Ritam Sengupta, Richard Heeks, Sumandro Chattapadhyay and Christopher Foster recently published a new Working Paper entitled ‘Exploring Big Data for Development: An Electricity Sector Case Study from India’. You can read the paper, and other Development Informatics Working Papers on the GDI website. 

Prof Richard Heeks recently presented the working paper as part of a Centre for Development Informatics seminar. You can listen to the presenation in full below. There is also a version which includes the question and answer section available. 

Abstract

This paper presents exploratory research into “data-intensive development” that seeks to inductively identify issues and conceptual frameworks of relevance to big data in developing countries. It presents a case study of big data innovations in “Stelcorp”; a state electricity corporation in India. In an attempt to address losses in electricity distribution, Stelcorp has introduced new digital meters throughout the distribution network to capture big data, and organisation-wide information systems that store and process and disseminate big data.

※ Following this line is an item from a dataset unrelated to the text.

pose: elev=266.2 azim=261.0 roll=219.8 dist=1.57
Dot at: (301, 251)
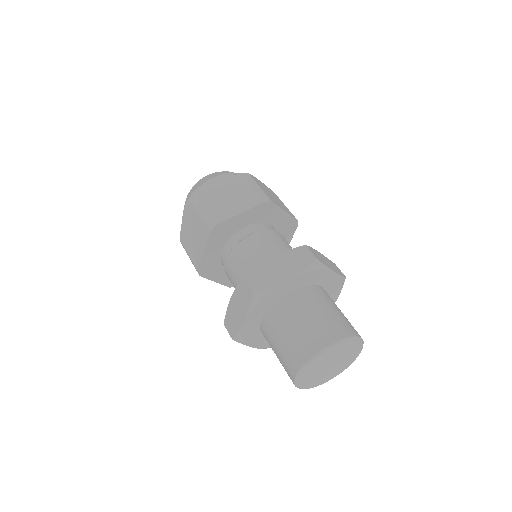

Emergent issues are identified across three domains: implementation, value and outcome. Implementation of big data has worked relatively well but technical and human challenges remain. The advent of big data has enabled some – albeit constrained – value addition in all areas of organisational operation: customer billing, fault and loss detection, performance measurement, and planning. Yet US$ tens of millions of investment in big data has brought no aggregate improvement in distribution losses or revenue collection. This can be explained by the wider outcome, with big data faltering in the face of external politics; in this case the electoral politics of electrification. Alongside this reproduction of power, the paper also reflects on the way in which big data has enabled shifts in the locus of power: from public to private sector; from labour to management; and from lower to higher levels of management.

A number of conceptual frameworks emerge as having analytical power in studying big data and global development. The information value chain model helps track both implementation and value-creation of big data projects. The design-reality gap model can be used to analyse the nature and extent of barriers facing big data projects in developing countries. And models of power – resource dependency, epistemic models, and wider frameworks – are all shown as helping understand the politics of big data.

 

 

Note: This article gives the views of the author/academic featured and does not represent the views of the Global Development Institute as a whole.